Qual seria a estrutura ideal para a delegacia?

Delegada Ana Maria Sola: O ideal seria como prevê a Lei Maria da Penha: ter um espaço e nele a criança já seria atendida pelo psicólogo e, se necessário, já faria o boletim de ocorrência e passaria em um posto de saúde. Por exemplo, não temos um Instituto Médico Legal aqui. A criança precisa ser deslocada até Sorocaba. O ideal seria termos um espaço com tudo isso. A pessoa já passaria pelo Conselho da Mulher, Cras, Creas. Então falta estrutura sim, mas não é somente aqui. É muito raro o lugar que tenha essa estrutura toda. Temos contato direto com essas instituições, como o Cras e o Creas. Seria um sonho termos tudo isso em um espaço só. A pessoa já sairia atendida de forma completa.

 

Muitas mulheres têm medo de registrar a ocorrência?

Delegada Ana Maria Sola: Sim, muitas têm medo. Mas, quando é uma violência física, isso independe da mulher. Por exemplo, se você vê sua vizinha sendo agredida, você tem o dever de denunciar.
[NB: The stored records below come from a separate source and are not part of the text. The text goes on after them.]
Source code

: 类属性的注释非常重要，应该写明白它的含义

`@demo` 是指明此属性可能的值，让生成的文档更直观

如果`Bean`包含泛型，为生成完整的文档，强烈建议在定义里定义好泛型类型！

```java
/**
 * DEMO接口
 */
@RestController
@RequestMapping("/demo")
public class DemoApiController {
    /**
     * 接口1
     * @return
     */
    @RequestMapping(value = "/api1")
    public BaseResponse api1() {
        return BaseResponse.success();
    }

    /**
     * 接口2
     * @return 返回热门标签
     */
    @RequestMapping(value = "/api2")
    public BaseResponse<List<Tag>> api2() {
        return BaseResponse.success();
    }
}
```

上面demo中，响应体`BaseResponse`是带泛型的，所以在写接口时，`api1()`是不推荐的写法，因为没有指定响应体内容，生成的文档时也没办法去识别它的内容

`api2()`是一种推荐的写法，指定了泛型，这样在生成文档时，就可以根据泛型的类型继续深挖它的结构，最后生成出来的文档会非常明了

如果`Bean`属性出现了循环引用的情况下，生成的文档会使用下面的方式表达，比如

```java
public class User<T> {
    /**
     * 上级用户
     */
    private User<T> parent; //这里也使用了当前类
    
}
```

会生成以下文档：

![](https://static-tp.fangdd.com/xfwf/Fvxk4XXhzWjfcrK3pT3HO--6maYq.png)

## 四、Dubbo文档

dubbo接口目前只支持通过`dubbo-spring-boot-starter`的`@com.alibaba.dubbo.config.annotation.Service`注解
Nem que seja uma denúncia anônima. Agora casos como injúria, calúnia e difamação, por exemplo, dependem da mulher. Temos casos em que vem familiares ou vizinhos realizar a denúncia, mas, às vezes, quando chamamos a mulher, ela nega as agressões. Ainda assim, quando é caso de violência física ou sexual, damos continuidade. Entretanto, fica mais difícil de provar quando a mulher nega. Sabemos que muitas fazem isso por medo. Muitas têm medo por não saber como será sua vida sem ele. Ficam pensando onde irão morar, o que vão comer, pensam nos filhos e tem esse medo.

 

Qual o conselho para as mulheres vítimas de agressão?

Delegada Ana Maria Sola: Se a mulher se sentir lesada pelo companheiro ou por alguém, procure a delegacia ou o Cras, Creas, alguns desses órgãos. A mulher precisa enxergar que ela pode e que ela tem apoio. Elas podem vir aqui e iremos conversar e dar apoio. É importante a mulher saber que ela não está sozinha. Nem ela e nem os filhos. Apoio ela sempre vai ter.

 

Quais ações a senhora pretende realizar nesse ano?
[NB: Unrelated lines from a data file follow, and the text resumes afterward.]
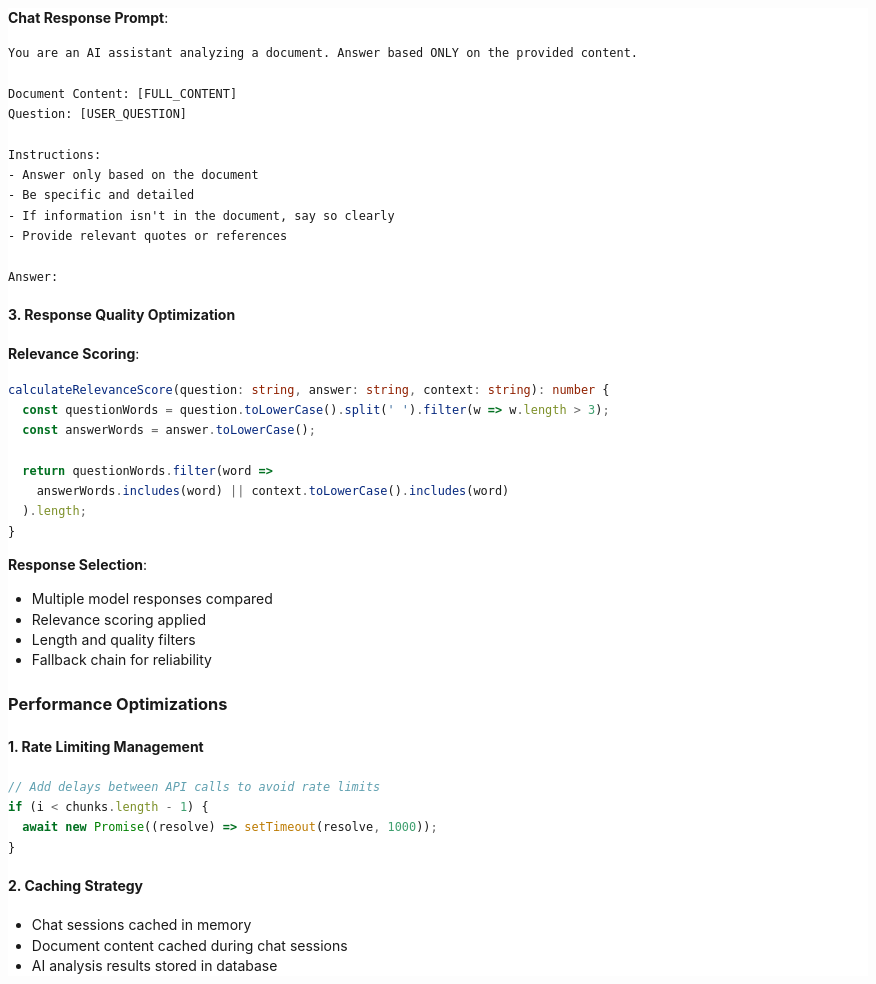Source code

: **Chat Response Prompt**:

```
You are an AI assistant analyzing a document. Answer based ONLY on the provided content.

Document Content: [FULL_CONTENT]
Question: [USER_QUESTION]

Instructions:
- Answer only based on the document
- Be specific and detailed
- If information isn't in the document, say so clearly
- Provide relevant quotes or references

Answer:
```

#### 3. **Response Quality Optimization**

**Relevance Scoring**:

```typescript
calculateRelevanceScore(question: string, answer: string, context: string): number {
  const questionWords = question.toLowerCase().split(' ').filter(w => w.length > 3);
  const answerWords = answer.toLowerCase();

  return questionWords.filter(word =>
    answerWords.includes(word) || context.toLowerCase().includes(word)
  ).length;
}
```

**Response Selection**:

- Multiple model responses compared
- Relevance scoring applied
- Length and quality filters
- Fallback chain for reliability

### Performance Optimizations

#### 1. **Rate Limiting Management**

```typescript
// Add delays between API calls to avoid rate limits
if (i < chunks.length - 1) {
  await new Promise((resolve) => setTimeout(resolve, 1000));
}
```

#### 2. **Caching Strategy**

- Chat sessions cached in memory
- Document content cached during chat sessions
- AI analysis results stored in database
Delegada Ana Maria Sola: Temos uma cartilha com explicações e orientações. Ela foi distribuída agora no Dia da Mulher. A cartilha explica os tipos de violência, o que fazer caso sofra, o que é necessário para o registro da ocorrência, os telefones para emergência e informações do que acontece após o registro. Assim as mulheres terão um conhecimento maior, pois a maioria não sabe o que é uma violência. Muitas mulheres falam que não sofreram agressão, pois o agressor não bateu nela, mas não existe somente a agressão física. Temos a agressão psicológica, sexual, verbal, virtual, moral, são diversas. A mulher precisa ter consciência disso.

 

A senhora começou a trabalhar em São Paulo?

Delegada Ana Maria Sola: Sim. Fiquei 15 anos trabalhando em São Paulo. Trabalhei no Jardim Arpoador, Pirituba, Perus, Butantã e Ceasa. Depois desse período, vim para o interior. Primeiramente, vim para trabalhar em Itu. Comecei lá em 2007. Aí assumi aqui em Salto em 2020 e estou até agora.

 

Como iniciou a carreira e como foi a escolha dessa profissão?
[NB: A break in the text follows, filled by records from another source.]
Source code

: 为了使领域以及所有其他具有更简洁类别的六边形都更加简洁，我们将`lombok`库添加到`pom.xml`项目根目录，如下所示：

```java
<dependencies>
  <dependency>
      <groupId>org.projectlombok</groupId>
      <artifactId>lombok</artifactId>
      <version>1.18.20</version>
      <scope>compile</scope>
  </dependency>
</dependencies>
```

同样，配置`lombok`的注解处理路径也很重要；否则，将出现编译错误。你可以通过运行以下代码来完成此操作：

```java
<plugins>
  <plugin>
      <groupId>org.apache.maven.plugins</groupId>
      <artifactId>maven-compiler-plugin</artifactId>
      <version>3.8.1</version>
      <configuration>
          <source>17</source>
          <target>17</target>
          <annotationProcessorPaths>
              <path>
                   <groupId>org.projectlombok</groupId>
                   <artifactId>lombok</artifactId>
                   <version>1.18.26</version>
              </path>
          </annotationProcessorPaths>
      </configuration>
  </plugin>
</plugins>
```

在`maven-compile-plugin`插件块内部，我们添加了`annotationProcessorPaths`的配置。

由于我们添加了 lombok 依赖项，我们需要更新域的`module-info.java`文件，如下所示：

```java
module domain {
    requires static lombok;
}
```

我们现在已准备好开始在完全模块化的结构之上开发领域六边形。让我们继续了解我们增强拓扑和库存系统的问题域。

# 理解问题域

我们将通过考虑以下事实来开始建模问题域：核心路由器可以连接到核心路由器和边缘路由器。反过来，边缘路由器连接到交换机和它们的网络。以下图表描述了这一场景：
Delegada Ana Maria Sola: No dia 5 de março completei 30 anos de carreira na polícia. Fiz faculdade de Direito e resolvi prestar concurso para delegada, mas essa não era minha vontade no início. À época, queria só seguir carreira na área do Direito. O meu sonho mesmo sempre foi ser psiquiatra. De certa forma, meu trabalho também está nesse meio, porque aqui você lida com tudo. Então prestei o concurso e passei. Lembro-me que passei em 13° lugar.

 

A senhora vê preconceito com as mulheres nessa área?

Delegada Ana Maria Sola: Eu não sinto. Desde o início da minha carreira não sofri nenhum preconceito. Quando comecei, eu trabalhava somente com homens e nunca senti preconceito. Acho que a mulher precisa se impor. De uma maneira educada e com respeito, mas precisa. Acho que, se você respeita, você é respeitada.

 

Como está sendo o trabalho em Salto nesses três anos?

Delegada Ana Maria Sola: Estou gostando bastante. Temos muito apoio da Prefeitura. Além dos funcionários, se precisamos de alguma coisa, podemos contar com eles. Vamos ver agora com o novo governador também. Ele está prometendo bastante coisa.